Вьюрки (Бобылёва) - страница 113

По мышцам разливалась тягучая слабость. Катя медленно взобралась на мостки и растянулась на них, чувствуя себя выжатой, неспособной пальцем пошевелить. Внизу послышался всплеск. Знакомая темная голова вспучилась над водой, моргнула, и на доски шлепнулся щуренок с прокушенным брюхом.

— Ромочка… — облегченно улыбнулась Катя и заснула.

Участки достигли той степени ухоженности, к которой стремилась покойная Светка Бероева. Дачи блестели вымытыми окнами, теплый ветерок одобрительно поглаживал белопенный тюль.

А вьюрковцы начали собираться.

Клавдия Ильинична выкатила из угла чемодан на колесиках, уложила туда одежду, белье. Зеркальце. Фотографию молодого Петухова. Пузырьки с лекарствами. Вазочку вместе с букетом желтых цветов, похожих на мелкие ромашки. Вода смешалась с землей, потекла по напряженно улыбающемуся лицу Петухова.

Андрей рассовал по рюкзакам ноутбук, планшет, смартфон, наушники. Свернул и туго перетянул стропами резиновую лодку, упаковал в чехол. А весла никак не влезали. Он сломал каждое об колено, сложил покомпактней и застегнул молнию.

Через окно Катя наблюдала, как собирается Никита. Бесформенный рюкзак был набит под завязку, но Никита все равно сгребал вещи, пихал их в рюкзак, сгребал то, что упало, пихал, сгребал… Звенели пустые бутылки, которые он зачем-то решил взять с собой.

— Ты куда намылился на ночь глядя? — спросила наконец Катя.

Никита отвлекся на секунду, молча посмотрел на нее и улыбнулся. Выглядела Катя и впрямь забавно — пятнистое от синяков, опухшее после долгого сна лицо, водоросли в волосах. Она стояла на цыпочках, ухватившись за подоконник, и следила за Никитой с естествоиспытательским интересом.

— Ночь на дворе, Павлов. Я долго спала. А смотри… — Катя указала наверх, покачнулась и снова вцепилась в подоконник.

Было светло как днем. Небо затянула ровная белая пелена.

— Павлов. Ой и дурак ты, Павлов. Чуть ли не первым попался.

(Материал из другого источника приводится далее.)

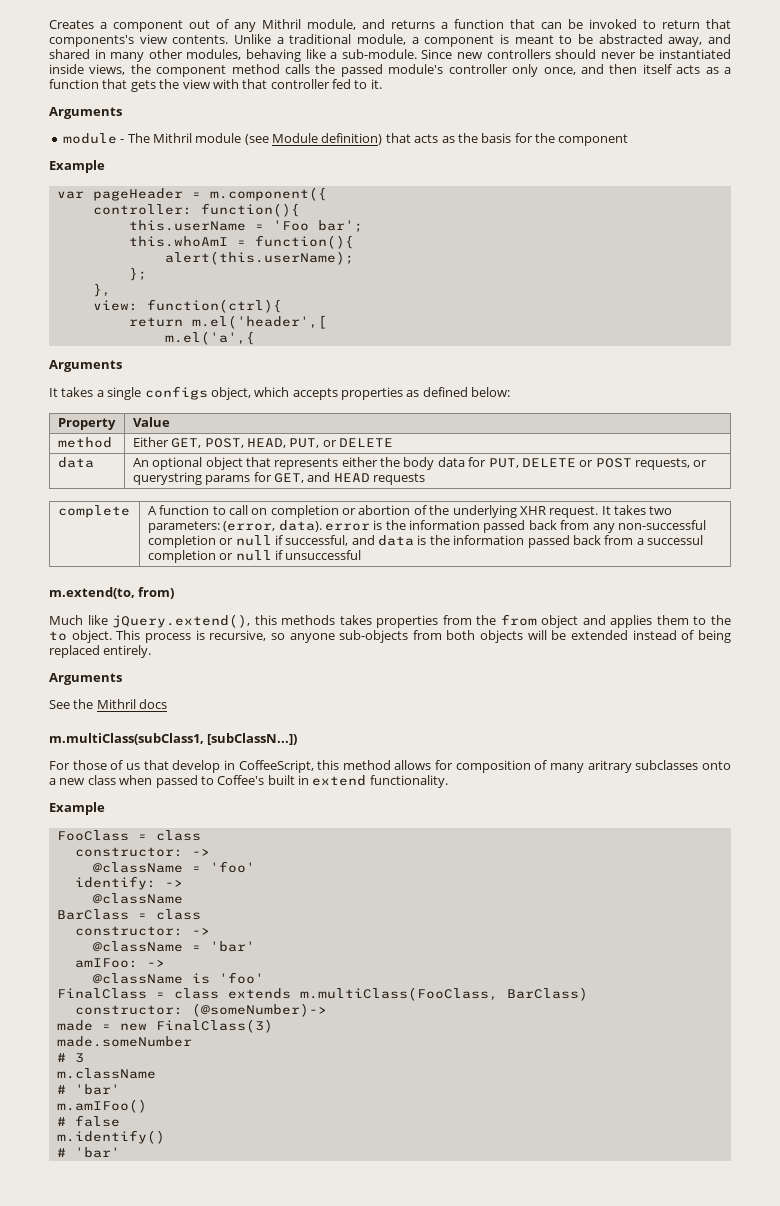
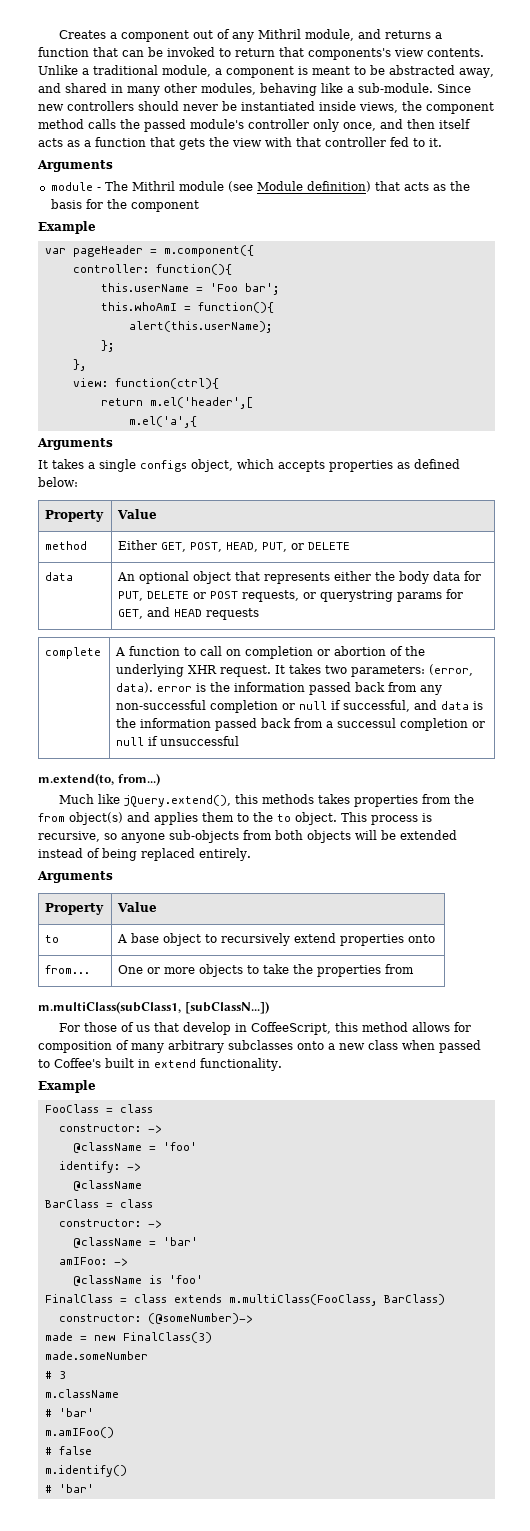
[138,587,175,599] from) -> [117,773,160,786] from...)
[541,615,579,628] object -> [69,812,123,825] object(s)
[49,699,168,709] // See the Mithril docs -> [45,903,105,915] [117,902,158,912] [45,935,60,943] [117,933,436,946] [45,965,91,974] [118,964,415,977] // Property | Value // to | A base object to recursively extend properties onto // from... | One or more objects to take the properties from
[587,760,632,773] aritrary -> [168,1040,224,1053] arbitrary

Он оставил в покое рюкзак и подошел к окну. Лицо у него было как пелена на небе — светлое, спокойное.

Катя потянулась навстречу:

— Давай. — Она глянула на Натальино клеймо, багровевшее у него на коже. — Я, может, тоже хочу… успокоиться.

Никита взялся за оконные створки и захлопнул их, чудом не прищемив ей пальцы. Катя отшатнулась, угодила в аккуратно подстриженные крапивные заросли и зарычала в беспомощной ярости:

— Почему вы меня не трогаете?!

Снова потек по жилам жгучий, но совсем не крапивный жар. Катя прикрыла глаза, глубоко вздохнула, вспомнила водяную прохладу и арбузный запах реки, вспомнила, как проснулась на мостках с ясной головой и легким, даже слишком легким телом. И жар угас.